How to Build a Reusable Shell Function Library

A maintainable shell library needs a documented target shell, namespaced functions, no import-time surprises, explicit inputs, and tests in fresh processes.

Sourcing a file executes it in the caller’s current shell. That makes shell libraries convenient, but it also means an accidental exit, option change, directory change, or variable collision can corrupt the caller.

State the supported shell

A POSIX sh library cannot use Bash arrays or [[ ... ]]. A Bash library should say so and be sourced only from Bash scripts. Do not put a shebang on a library and assume it enforces anything when sourced; the current interpreter remains in control.

Use a project prefix to reduce collisions:

dc_log_info() {
  printf '%s\n' "INFO: $*" >&2
}

dc_require_command() {
  command -v "$1" >/dev/null 2>&1 || {
    dc_log_info "missing command: $1"
    return 127
  }
}

Library functions should return; they should not exit the entire caller unless that is the explicitly documented contract. Keep variables local where the target shell supports it, or namespace global scratch variables and restore them carefully in portable code.

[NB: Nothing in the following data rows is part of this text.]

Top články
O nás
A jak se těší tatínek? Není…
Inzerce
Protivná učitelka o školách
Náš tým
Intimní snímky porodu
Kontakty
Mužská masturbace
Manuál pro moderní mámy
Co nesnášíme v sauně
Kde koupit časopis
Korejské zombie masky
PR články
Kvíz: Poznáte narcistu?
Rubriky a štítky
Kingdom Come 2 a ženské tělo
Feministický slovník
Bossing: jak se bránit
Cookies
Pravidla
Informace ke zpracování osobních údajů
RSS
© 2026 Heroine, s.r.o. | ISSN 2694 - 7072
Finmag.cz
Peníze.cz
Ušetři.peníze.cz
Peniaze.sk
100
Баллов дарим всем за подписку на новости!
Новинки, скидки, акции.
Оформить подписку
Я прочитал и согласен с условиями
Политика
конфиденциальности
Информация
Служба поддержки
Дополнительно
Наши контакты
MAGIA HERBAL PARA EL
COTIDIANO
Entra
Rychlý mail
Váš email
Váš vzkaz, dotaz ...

Make sourcing quiet and repeatable

Import-time code should define functions and constants, not print banners, start processes, run network calls, or change directories. An optional load guard can prevent duplicate initialization, but it should not hide a library-version conflict.

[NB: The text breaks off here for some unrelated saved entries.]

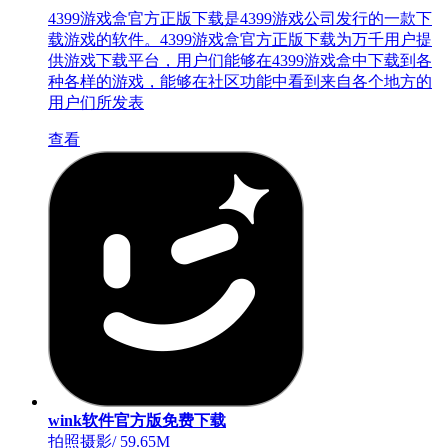
4399游戏盒官方正版下载是4399游戏公司发行的一款下
载游戏的软件。4399游戏盒官方正版下载为万千用户提
供游戏下载平台，用户们能够在4399游戏盒中下载到各
种各样的游戏，能够在社区功能中看到来自各个地方的
用户们所发表
查看
wink软件官方版免费下载
拍照摄影
/
59.65M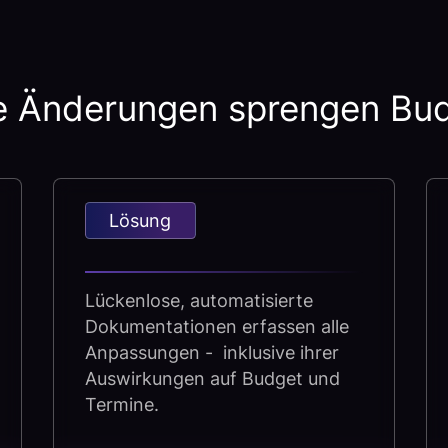
e Änderungen sprengen Bud
Lösung
Lückenlose, automatisierte
Dokumentationen erfassen alle
Anpassungen - inklusive ihrer
Auswirkungen auf Budget und
Termine.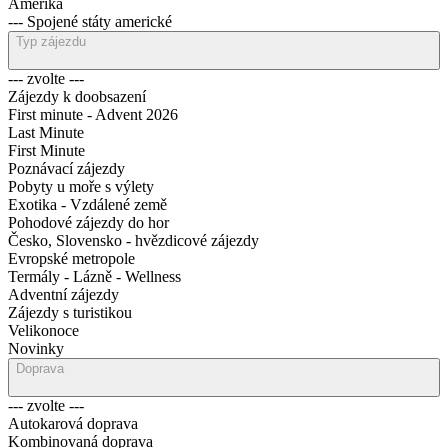
Amerika
--- Spojené státy americké
Typ zájezdu
--- zvolte ---
Zájezdy k doobsazení
First minute - Advent 2026
Last Minute
First Minute
Poznávací zájezdy
Pobyty u moře s výlety
Exotika - Vzdálené země
Pohodové zájezdy do hor
Česko, Slovensko - hvězdicové zájezdy
Evropské metropole
Termály - Lázně - Wellness
Adventní zájezdy
Zájezdy s turistikou
Velikonoce
Novinky
Doprava
--- zvolte ---
Autokarová doprava
Kombinovaná doprava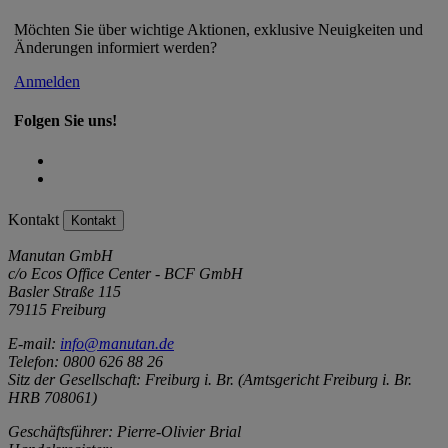
Möchten Sie über wichtige Aktionen, exklusive Neuigkeiten und
Änderungen informiert werden?
Anmelden
Folgen Sie uns!
Kontakt
Kontakt
Manutan GmbH
c/o Ecos Office Center - BCF GmbH
Basler Straße 115
79115 Freiburg
E-mail:
info@manutan.de
Telefon: 0800 626 88 26
Sitz der Gesellschaft: Freiburg i. Br. (Amtsgericht Freiburg i. Br.
HRB 708061)
Geschäftsführer: Pierre-Olivier Brial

Pass values as arguments instead of reading ambient globals. Send functional output to standard output and diagnostics to standard error so callers can safely use command substitution. Document whether functions accept arbitrary filenames, read standard input, or mutate files.

Test the integration boundary

Launch a fresh supported shell, source the library, invoke functions with spaces, glob characters, empty values, and expected failures, then check status and output. Run ShellCheck with the source relationship visible so it can analyze referenced definitions.

Version shared libraries with the scripts that consume them. Installing one mutable library into a global path can silently change many jobs at once; for critical automation, a vendored or packaged version gives reviewable upgrades and rollback.